Mike Woodson speaks to the media during a

Mike Woodson speaks to the media during a practice at Madison Square Garden. (April 18, 2013) Photo Credit: James Escher

GREENBURGH, N.Y. - Mike Woodson literally was backed against a wall by reporters here Wednesday, talking about the Knicks figuratively being in that position and looking as if he would rather be anyplace else.

Then someone asked the coach what he thought of J.R. Smith accepting blame Tuesday night for the Knicks' 3-1 series deficit in the NBA Eastern Conference semifinals.

"It's not about all of that," he said, shaking his head. "I mean, again, I'm the head coach. Blame it on me."

The problem with doing that is similar to faulting Smith or Carmelo Anthony or a supporting cast that is coming apart at the seams at the worst time. There is so much blame to go around that fingering any individual is a little silly.

But as Woodson said, he is in charge, and after all the deserved plaudits for guiding the Knicks to their best season this millennium, some peculiar decisions in Game 4 are fair game -- especially with more decisions to come in Game 5.

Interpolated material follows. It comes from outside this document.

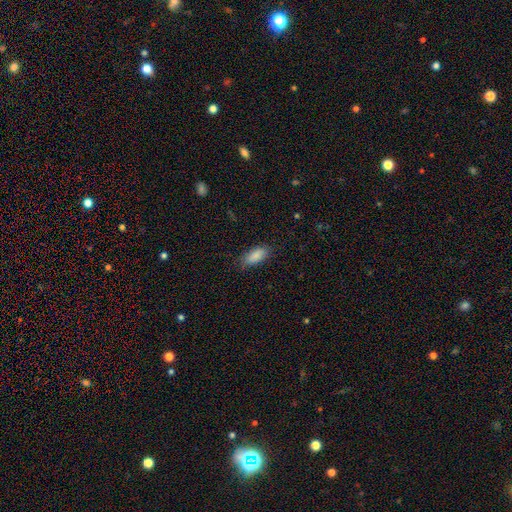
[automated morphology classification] Smooth or featured? smooth (87%)
How rounded? in between (85%)
Merging? none (77%)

It began at the beginning with word he had ditched the starting lineup that carried the Knicks through early spring to "go big" by replacing Pablo Prigioni with Kenyon Martin.

That was interesting, and superficially logical given the Pacers' advantages in size and strength. But in reality it only played into the Pacers' strength, and further weakened the Knicks' already anemic offense.

Martin would finish scoreless in 29 minutes, joining Iman Shumpert as a starter who didn't score. Prigioni didn't score, either, but he played only three minutes.

"There were a lot of things playing into why I did what I did," Woodson said after offering a muddled explanation having to do with Shumpert's sore knee, "but that lineup has been good and there's a strong chance we could go right back to that lineup [in Game 5]."

That's wise, especially if it means more time for Prigioni, who was on the floor one fifth as long as yet another scoreless Knick, Jason Kidd, who has not made a field goal since April 23 and hasn't made a two-pointer since April 7.

"I will never kick J-Kidd to the curb, man," Woodson said, demonstrating both loyalty and stubbornness, traits that also seem to apply to Amar'e Stoudemire's continued participation.

The strangest coaching moment in Game 4 came early in the fourth quarter, when Chris Copeland made a three-pointer to get the Knicks within 10 points. Anthony then re-entered but rather than sub for Stoudemire he replaced Copeland.

"That didn't hurt us," Woodson said. "We outscored them the second half . . . The game was lost, I thought, in the second quarter."

It has been an odd series from the start for Woodson, who correctly has criticized his players for being outhustled yet hasn't been able to change that dynamic. Wednesday he correctly lamented that his guys got into a "shoving war" in Game 4 that he called "just ridiculous." It's on him to put a stop to that, too.

To be fair, Woodson mostly is grasping for answers at this stage, with few good ones available. He answered those posed by reporters after practice, but he canceled his weekly appearance on ESPN Radio. Co-host Stephen A. Smith said on the air it was the team's decision not to have Woodson go on. The Knicks declined to comment.

But really, there is not much more to say, and there won't be much more time to say it if Anthony and/or Smith don't get hot very soon, because the Knicks don't have other reliable offensive answers.

Woodson is 1-11 in second-round games as a head coach.

"Right now our backs are against the wall," he said, "and my job is to get us out of this hole."